Lieutenant Watson Smyth—April 23.—“Wild excitement has possessed us for the last four hours, but it is now dying down, and in fact is nearly dead. It all started by our getting some wild story of Ypres, and asphyxiating gas, and the French, and standing-to. We were just starting out on a Brigade scheme, but this was abandoned, and we came back to billets and commenced furiously to pack. We are now feverishly unpacking. It really is extraordinary the rumours that get about out here; it is only very seldom that one meets any one who really knows anything worth knowing, and will tell what it is.

“It is a very good thing for every one to have these occasional bursts of energy, as one learns a lot about packing, and how things are lost, &c. To-day, of course, I got caught short of forage. Some one had stolen one of my sacks of oats.... I had to buy a sack of oats and feed on oat straw instead of hay. That is the advantage of a country-bred, he will eat anything, and his example makes the walers and English join in. I wish we could get a move on: these are excellent billets, but I want to see a German before peace is declared!”
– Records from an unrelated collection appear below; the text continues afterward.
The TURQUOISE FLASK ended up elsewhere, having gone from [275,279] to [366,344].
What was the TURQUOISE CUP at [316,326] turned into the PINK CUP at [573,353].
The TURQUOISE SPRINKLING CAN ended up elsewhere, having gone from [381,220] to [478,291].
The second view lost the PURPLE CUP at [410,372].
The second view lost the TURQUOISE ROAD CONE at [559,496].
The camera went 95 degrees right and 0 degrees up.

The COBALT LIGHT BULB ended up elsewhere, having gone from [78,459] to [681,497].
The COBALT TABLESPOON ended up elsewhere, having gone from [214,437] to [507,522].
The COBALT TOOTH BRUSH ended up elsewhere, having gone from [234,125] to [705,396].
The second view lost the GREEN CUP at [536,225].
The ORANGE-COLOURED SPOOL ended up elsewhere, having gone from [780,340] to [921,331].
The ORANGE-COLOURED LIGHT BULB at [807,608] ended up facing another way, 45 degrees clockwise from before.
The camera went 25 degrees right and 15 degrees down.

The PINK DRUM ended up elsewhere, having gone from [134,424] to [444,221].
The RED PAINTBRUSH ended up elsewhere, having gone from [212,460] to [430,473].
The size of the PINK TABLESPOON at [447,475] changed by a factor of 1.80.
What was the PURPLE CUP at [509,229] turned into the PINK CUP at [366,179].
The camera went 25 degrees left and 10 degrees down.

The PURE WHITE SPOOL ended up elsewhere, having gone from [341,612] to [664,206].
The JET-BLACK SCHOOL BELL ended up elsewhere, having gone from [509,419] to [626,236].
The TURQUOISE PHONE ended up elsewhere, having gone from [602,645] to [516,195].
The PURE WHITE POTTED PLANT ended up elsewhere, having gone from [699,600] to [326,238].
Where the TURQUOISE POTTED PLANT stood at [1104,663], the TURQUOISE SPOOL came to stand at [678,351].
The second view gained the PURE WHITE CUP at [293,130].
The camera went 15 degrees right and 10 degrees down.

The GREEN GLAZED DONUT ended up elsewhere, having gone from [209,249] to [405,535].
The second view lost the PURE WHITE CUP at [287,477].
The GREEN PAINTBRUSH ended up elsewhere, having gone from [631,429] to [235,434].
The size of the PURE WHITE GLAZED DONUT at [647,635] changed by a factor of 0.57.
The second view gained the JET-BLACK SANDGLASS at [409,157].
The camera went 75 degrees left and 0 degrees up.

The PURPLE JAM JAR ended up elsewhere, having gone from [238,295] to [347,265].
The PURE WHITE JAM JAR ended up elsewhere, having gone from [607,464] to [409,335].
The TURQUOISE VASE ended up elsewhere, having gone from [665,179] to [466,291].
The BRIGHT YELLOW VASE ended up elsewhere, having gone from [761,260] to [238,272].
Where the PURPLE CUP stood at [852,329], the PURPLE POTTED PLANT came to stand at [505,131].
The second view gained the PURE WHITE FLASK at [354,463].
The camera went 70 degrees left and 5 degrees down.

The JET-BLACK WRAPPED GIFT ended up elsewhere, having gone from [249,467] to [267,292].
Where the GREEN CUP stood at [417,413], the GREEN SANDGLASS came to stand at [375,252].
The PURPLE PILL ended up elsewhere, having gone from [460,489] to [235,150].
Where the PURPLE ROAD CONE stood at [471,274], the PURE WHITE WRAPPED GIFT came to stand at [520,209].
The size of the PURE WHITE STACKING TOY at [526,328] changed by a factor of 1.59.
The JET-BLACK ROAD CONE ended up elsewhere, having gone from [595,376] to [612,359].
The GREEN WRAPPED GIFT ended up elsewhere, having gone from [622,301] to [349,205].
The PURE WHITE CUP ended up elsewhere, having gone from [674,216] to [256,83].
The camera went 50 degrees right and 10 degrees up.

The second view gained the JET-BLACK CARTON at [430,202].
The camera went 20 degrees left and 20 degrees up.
IN THE SANDPIT. MARCH 1915

Captain W. H. Eve—April 30.—“The weather is simply lovely now, has been these last few days, and to-day has been as hot as summer. It is very lucky, for we are (all the men and horses) in the open. We ourselves have got into a barn, where we make ourselves very comfortable with lots of straw. I have celebrated my birthday by having a bath. I always carry the indiarubber one in my saddle-bags, and wouldn’t be without it for anything. Well, I can’t tell you where we are exactly, but we have moved twice since I last wrote, owing to this scrap which is still going on near Ypres.... We are sitting tight again now, listening and waiting. The only thing we see is our own captive balloons, and occasionally a Taube (German aeroplane) coming over and being shelled by our guns. You know, of course, the scrap that is going on now, but the papers make it out a much more important thing than it really is. It is a very weak point round Ypres, because (first) it is a salient, and (secondly) our junction with the French is near here.... But all goes well, so much so that I fancy we shall move back in a day or two—where, I don’t know in the least. I expect that now we shall be continually up and down the line on this game—mobile reserve until our time really comes.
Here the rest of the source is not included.